Networking: Lighting the Way to a Brighter Future in Entertainment Lighting

Ashley Hohnstein, “Networking: Lighting the Way to a Brighter Future in Entertainment Lighting”
Mentor: Steve White, Theatre

A network provides the capability to maintain control over hundreds of lights and multiple sources of control, making it possible to set up and configure lighting for events of all sizes from a theatrical production in UW-Milwaukee’s Mainstage Theatre to the Superbowl halftime show. Networks have been the backbone of the entertainment lighting industry for years, but they are often seen as the most intimidating or unknown component of an entertainment lighting system. With the growing market for networking equipment that caters specifically to entertainment lighting, companies such as Electronic Theatre Controls have developed software to allow for configuration of lighting networks. ETC’s solution is a piece of software called Concert which allows users to manage and configure networking equipment from their personal computers. Over the course of eight months, Concert was integrated into UW-Milwaukee’s Mainstage Theatre. This software was used to explore how a high level of control over the lighting network can positively impact workflow over the course of producing a theatrical production. In exchange for receiving unreleased software from ETC, user feedback was provided. Contact was established directly with the development team for the software and software defects were documented and reported as they arose. It was found that this software not only provided a user-friendly way to monitor and maintain the lighting system, but it also provided users with a better understanding of the capabilities and functionality of the network within the space. As the entertainment lighting industry continues to innovate and grow, lighting systems will only increase in complexity. Having the capability to use software such as ETC’s Concert to configure the network will prove to be invaluable and is paving the way for new and innovative methods of interacting with and configuring lighting.

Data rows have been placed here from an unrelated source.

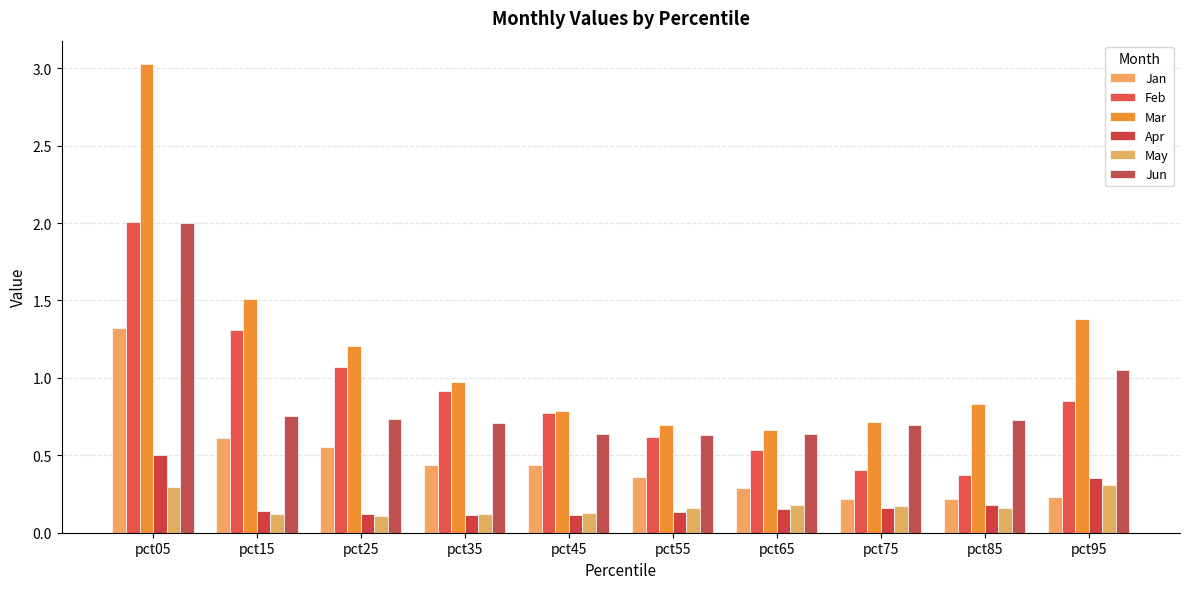

What is the sum of all Apr values?

2.0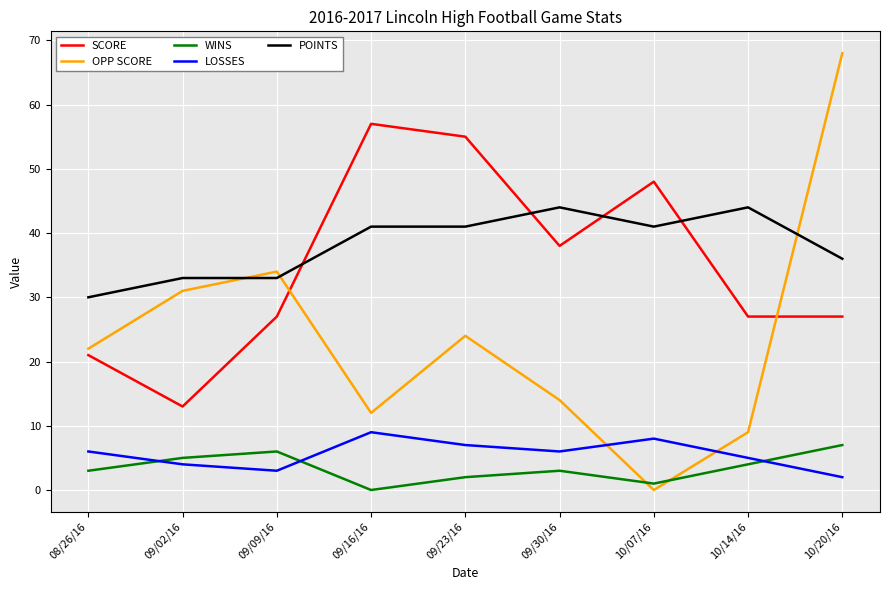

After their last crossing, which series has the higher values: OPP SCORE or WINS?

OPP SCORE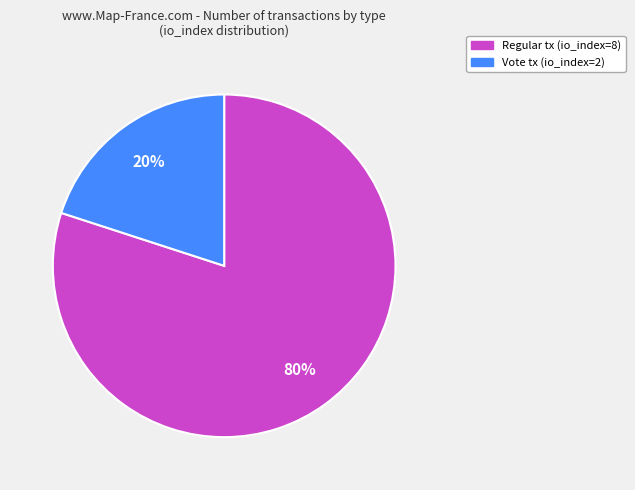

True or false: Regular tx (io_index=8) accounts for 70% of the total.

False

  1. Wow. This is outstanding. Ash–it is a real joy to see this. You may not know it but I love research–and as I am also a fan of your work this was a real pleasure. What a wonderful thing to read on a morning in May. But–even better is seeing your work and knowing that you will be contributing to art and culture for many many many years to come. Brava!–Robin Mello

    1. Thank you Robin! I will be continuing my research in lighting at UW-Milwaukee, and beyond.

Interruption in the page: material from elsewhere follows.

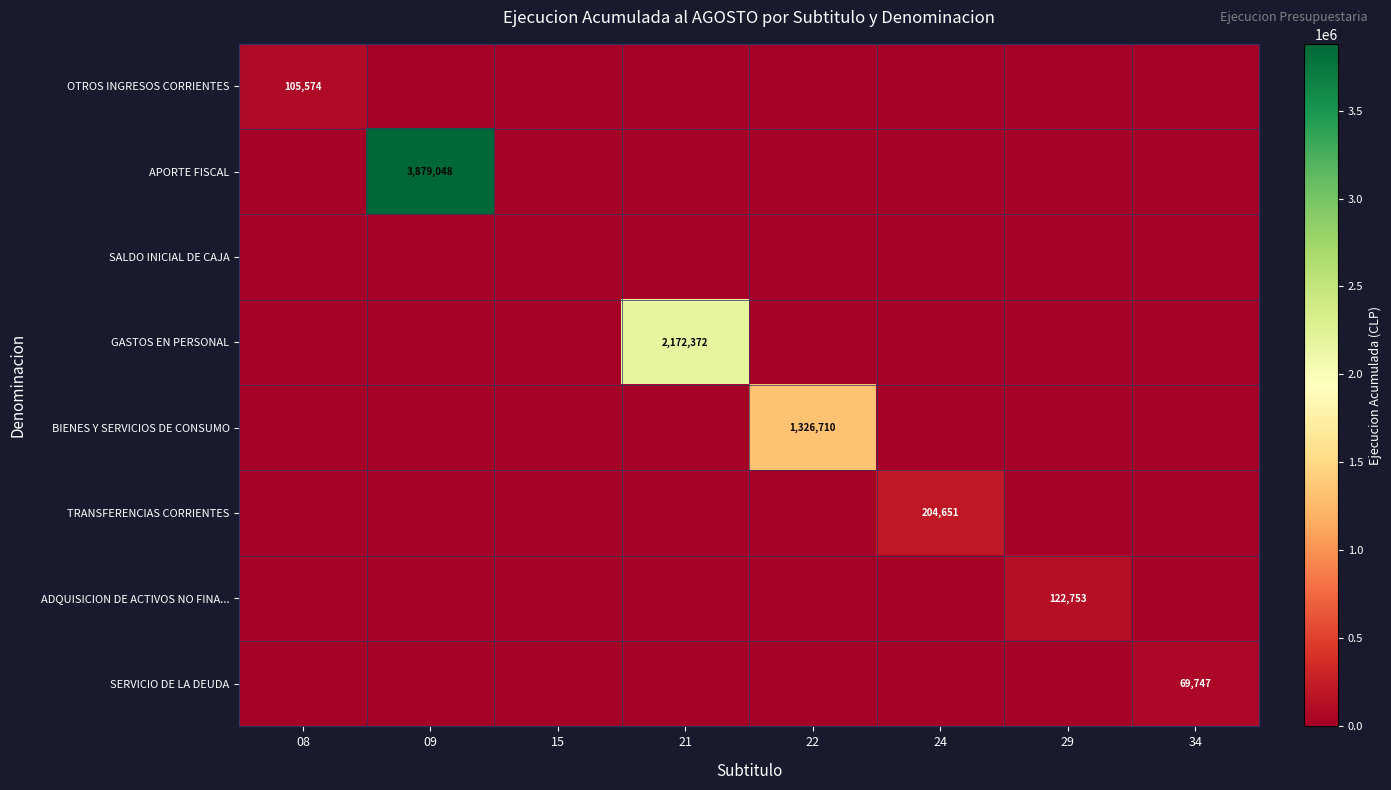

At which label does SERVICIO DE LA DEUDA reach its peak?

34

  2. This was super interesting! I know nothing about theater or lighting, and learned so much. You provided a very clear abstract above. I loved how you broke down the anatomy of a defect report – it was super clear and I felt like I could (maybe) do one now. I also loved your examples of how you utilized the software in practice. I literally shouted “cool!” when you discussed completing your lighting project in your dining room. It made the project so real. Congratulations on some great creative problem solving to complete your work.

    One note for future presentations: you did a great job in the audio of explaining all of your field-specific acronyms. I would have loved to see those written out in the slides as well the first time you introduced them. I didn’t always catch them in the audio and would have benefited from reading them as you said them.

    1. Thank you so much for the feedback! The adjustment to researching from home was a difficult one, but lent itself perfectly to the research I am doing. I do forget sometimes that these industry specific acronyms aren’t common knowledge, and my industry has a lot of them- note received.